What is Centre-Surround Antagonism?

A

The arrangement in ganglion cells whereby ‘on’ (+) responses can be elicited from a restricted circular retinal region, and ‘off’ (-) responses from a surrounding ring.

35
Q

What purpose does Centre-Surround Antagonism serve?

A

It helps the retina find edges in images – objects are usually distinguished from their background by sudden changes in reflected light.

36
Q

How does Centre-Surround Antagonism in ganglion cells find objects’ edges?

A

When a uniform field is used, the excitatory response of the centre is cancelled out by lateral inhibition. However if an edge or line is positioned appropriately within the receptive field, the cell produces a net response regardless of orientation.

37
Q

How do ganglion receptive field sizes vary?

A

Systematically with retinal location:

  • smallest at the fovea (0.01mm) and have a low neural convergence factor - they provide high spatial resolution.
  • 10mm from fovea receptive field sizes show a 50 fold increase. They collect information from much larger areas of the retina (high neural convergence factor) - they provide poor spatial resolution but good light sensitivity.
38
Q

What are the ON and OFF systems?

A

Ganglion cell receptive fields with an excitatory centre and inhibitory surround are the ON system.
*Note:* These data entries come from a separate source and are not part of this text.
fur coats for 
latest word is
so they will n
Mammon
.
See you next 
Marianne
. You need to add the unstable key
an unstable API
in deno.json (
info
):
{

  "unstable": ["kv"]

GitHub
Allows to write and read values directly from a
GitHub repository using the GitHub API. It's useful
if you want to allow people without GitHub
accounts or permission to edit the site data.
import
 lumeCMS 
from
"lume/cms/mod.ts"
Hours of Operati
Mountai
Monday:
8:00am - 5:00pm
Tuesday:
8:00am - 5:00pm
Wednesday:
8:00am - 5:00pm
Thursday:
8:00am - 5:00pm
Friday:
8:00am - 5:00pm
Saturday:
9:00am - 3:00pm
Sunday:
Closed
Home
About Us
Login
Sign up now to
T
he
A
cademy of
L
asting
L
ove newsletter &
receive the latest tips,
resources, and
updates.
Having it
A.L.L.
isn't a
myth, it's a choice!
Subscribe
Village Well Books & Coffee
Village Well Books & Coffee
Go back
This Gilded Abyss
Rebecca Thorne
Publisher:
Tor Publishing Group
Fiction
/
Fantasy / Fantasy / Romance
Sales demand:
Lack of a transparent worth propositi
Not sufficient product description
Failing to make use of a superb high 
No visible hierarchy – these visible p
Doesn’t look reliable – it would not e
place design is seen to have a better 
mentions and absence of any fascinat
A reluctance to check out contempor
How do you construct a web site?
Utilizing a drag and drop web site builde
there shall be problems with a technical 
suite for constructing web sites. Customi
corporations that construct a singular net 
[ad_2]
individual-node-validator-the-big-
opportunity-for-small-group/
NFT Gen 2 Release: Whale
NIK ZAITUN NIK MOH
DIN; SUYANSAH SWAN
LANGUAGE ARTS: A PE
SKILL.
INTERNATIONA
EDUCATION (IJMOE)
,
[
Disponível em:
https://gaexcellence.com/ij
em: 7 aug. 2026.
The complementary array of ganglion cells with an inhibitory centre and excitatory surround are the OFF system.
They have about the same number of cells and cover the same retinal areas.

39
Q

What do the ON and OFF systems allow the visual system to do?

A

Detect incremental and decremental changes in light.

40
Q

Aside from ON and OFF, what other types of ganglion cells are there?

A

Magnocellular (M), parvocellular (P), and koniocellular (K).

41
Q

What proportion of ganglion cells are M, P and K cells?

A

10% M, 80% P, 10% K.

42
Q

Describe M cells in terms of receptive field size, conduction velocity, best objects, retinal position, colour sensitivity, and temporal response.

A
Field size: large	
Velocity: fast
Objects: large, low contrast
Position: peripheral
Colour: no
Temporal: transient
43
Q

Describe P cells in terms of receptive field size, conduction velocity, best objects, retinal position, colour sensitivity, and temporal response.

A
Field size: small
Velocity: slow
Objects: small, high contrast
Position: central
Colour: yes
Temporal: sustained
44
Q

Describe K cells in terms of receptive field size, conduction velocity, best objects, retinal position, colour sensitivity, and temporal response.

A
Field size: medium
Velocity: slow
Objects: large, low contrast
Position: peripheral
Colour: yes
Temporal: sustained
45
Q

What information do M cells extract from an image?

A

Where the object is and how fast it moves.

46
Q

What information do P cells extract from an image?

A

What the object is and what colour it is.

47
Q

What information do K cells extract from an image?

A

How bright the object is and where it is.

48
Q

On what three factors can ganglion cells be subdivided?

A

Size, on/off, M/P/K.

49
Q

What are the consequences of Centre-Surround Antagonism in human vision?

A
  1. Illusory spots on Hermann grid due to less response for ganglion cells between squares causing dimming.
  2. Simultaneous contrast – different ends of a grey line on a graduated background appear to be different colours.